● WORK TO COMPLETE: Convert the stretch of material from the line containing "[11, 6, 496, 293]" through the line containing "can — silver, steel" into a numbered list, leaving out any blank lines.

● EXCERPTED RECORDS:
------------------------------------------------
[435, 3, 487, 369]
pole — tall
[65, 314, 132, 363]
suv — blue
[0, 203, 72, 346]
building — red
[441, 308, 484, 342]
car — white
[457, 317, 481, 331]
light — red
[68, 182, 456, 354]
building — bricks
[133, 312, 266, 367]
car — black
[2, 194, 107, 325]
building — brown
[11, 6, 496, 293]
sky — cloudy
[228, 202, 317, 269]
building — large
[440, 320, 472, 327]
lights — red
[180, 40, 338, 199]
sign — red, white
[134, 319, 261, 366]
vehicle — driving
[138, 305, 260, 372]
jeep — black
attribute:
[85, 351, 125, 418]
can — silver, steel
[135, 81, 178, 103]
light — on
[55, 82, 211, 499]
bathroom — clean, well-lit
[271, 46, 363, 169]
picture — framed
------------------------------------------------
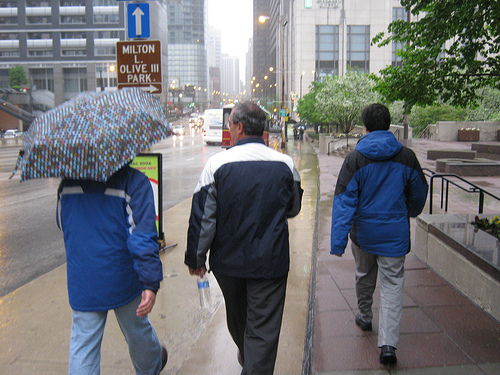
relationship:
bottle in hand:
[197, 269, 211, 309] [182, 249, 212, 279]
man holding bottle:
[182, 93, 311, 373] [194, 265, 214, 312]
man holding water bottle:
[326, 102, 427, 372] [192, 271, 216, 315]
------------------------------------------------
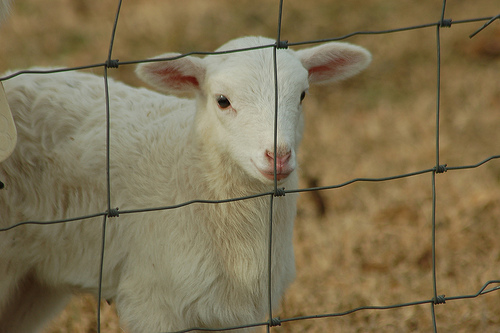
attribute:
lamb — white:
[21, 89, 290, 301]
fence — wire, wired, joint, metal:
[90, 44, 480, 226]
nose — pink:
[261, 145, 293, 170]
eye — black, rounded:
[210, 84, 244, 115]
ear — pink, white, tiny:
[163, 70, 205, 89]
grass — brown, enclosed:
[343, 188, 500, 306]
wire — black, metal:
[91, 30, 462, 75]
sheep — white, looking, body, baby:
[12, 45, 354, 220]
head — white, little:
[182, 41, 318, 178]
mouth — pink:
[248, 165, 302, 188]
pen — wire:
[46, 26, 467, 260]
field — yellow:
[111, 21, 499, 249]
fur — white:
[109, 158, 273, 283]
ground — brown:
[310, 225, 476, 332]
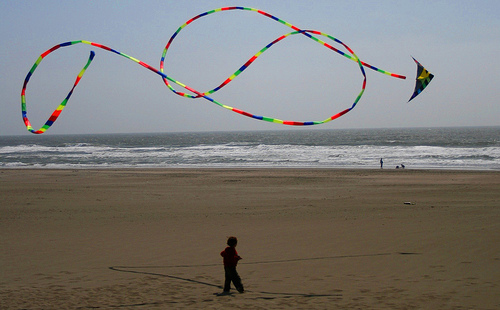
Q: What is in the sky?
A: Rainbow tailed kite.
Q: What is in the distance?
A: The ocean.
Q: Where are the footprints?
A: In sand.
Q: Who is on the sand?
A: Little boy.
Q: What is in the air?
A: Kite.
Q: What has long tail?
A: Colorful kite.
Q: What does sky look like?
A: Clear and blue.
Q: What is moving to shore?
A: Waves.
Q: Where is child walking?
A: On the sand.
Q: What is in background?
------------------------------------------------
● SOLUTION TO THIS PROBLEM:
1. [11, 6, 496, 293]
2. sky — cloudy
3. [228, 202, 317, 269]
4. building — large
5. [440, 320, 472, 327]
6. lights — red
7. [180, 40, 338, 199]
8. sign — red, white
9. [134, 319, 261, 366]
10. vehicle — driving
11. [138, 305, 260, 372]
12. jeep — black
13. attribute:
14. [85, 351, 125, 418]
15. can — silver, steel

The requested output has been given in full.